WE TALK about being "heavy-hearted" or "downhearted", and, in fact, depression has long been correlated with an increased risk of heart disease. This is a result of many complex factors, including the effects of stress hormones and the suppression of the immune system by depression. But a new link is being made between heart-rate variability and low moods.

New research, pioneered by Professor Stephen Porges at the University of Illinois, in Chicago, suggests that heartbeat responsiveness is a good predictor of emotional health. The child who has a heart that can react dynamically to, say, a father's mocking, or a mother's criticism, is likely to be more emotionally resilient as an adult. In other words, a heavy heart - if by "heavy" is meant the felt sense of being emotionally unresponsive - has literally to do with depression.

This much is perhaps not so surprising. We all know that our heart races when we are shocked or excited. Taking a deep breath calms us down because it calms the heart. But consider the work of Professor Hugo Critchley and Dr Sarah Garfinkel at the University of Sussex. They have shown that individuals are better at recognising scary-looking faces flashing before them when their hearts are in the systole or contracting phase of beating.

Other research suggests that the heart helps to mediate the fine-tuning of various emotional ca- pacities, such as empathy. Such findings resonate with the notion of "embodied cognition" - the evidence that our bodies as well as our brains are engaged in the generation and processing of thoughts and feelings (Comment, 1 February).

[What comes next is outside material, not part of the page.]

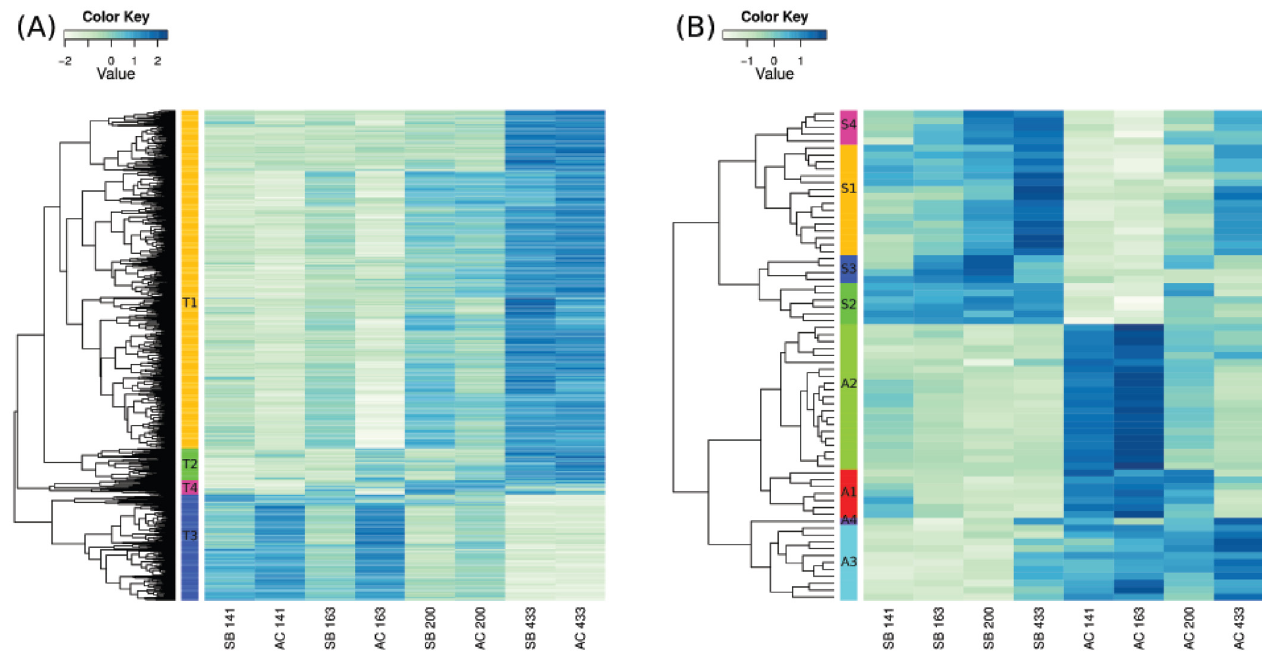
Figure 3. Heatmap of differentially expressed genes in the Arctic charr developmental transcriptome. Two morphs (SB and AC) are represented, at four timepoints. ( A ) The 1603 genes with expression difference among time points, here clustered into four groups. ( B ) The 71 genes differentially expressed between morphs are clustered into 4 groups for each morph. High expression is indicated by blue and low expression by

There is also an area of research being conducted by Professor David Paterson of Oxford University, among others. He studies what is coming to be known as the "heart's brain" - the network of neurons that surround parts of the heart. It seems that these neurons have autonomous processing power. They do not merely pass on signals from the brain. The implication is that the brain and the heart work in tandem, not as master and slave.

THESE new insights are emerging because the technology now exists to study more than just the musculature of the heart. It seems, at the very least, that the heart can recall and compute responses to its immediate surroundings, as well as cater for the needs of other parts of the body, such as the limbs.

When you remember that the human body is constantly awash with sensorimotor patterns and pulses - the heart itself, breathing, digestion in the gut, physical gesticulations, and locomotion - it starts to look plausible to think of the heart as the centre of a dyna-mic, interactive system that helps to make sense of things. If this embraces our emotional lives, then it includes our intellectual and spiritual lives, too, since these elements of understanding cannot easily be separated from one another.

The heart works in tandem with the brain. It has also been shown that the heart is far more connected to the right hemisphere of the brain than the left. The right hemisphere is, in turn, more closely associated with our ability to make intuitive connections; to feel rather than calculate a way forward; to stay open to the unknown.

In short, the capacities of the right hemisphere could be said to be crucial to feeling at home with matters of the spirit. The implication is that the heart plays a vital part in this, too.

St Ignatius of Loyola writes about God's speaking directly to us in our hearts. St Augustine speaks of the "piercing glance of the heart". It now seems that something more than the metaphorical was being intuited. Next time that you are invited to lift up your heart, you might remember the most spiritual organ of the body. That pump seems crucial to enabling you to respond richly.

Mark Vernon is the author of Love: All that matters (Hodder Education, 2013).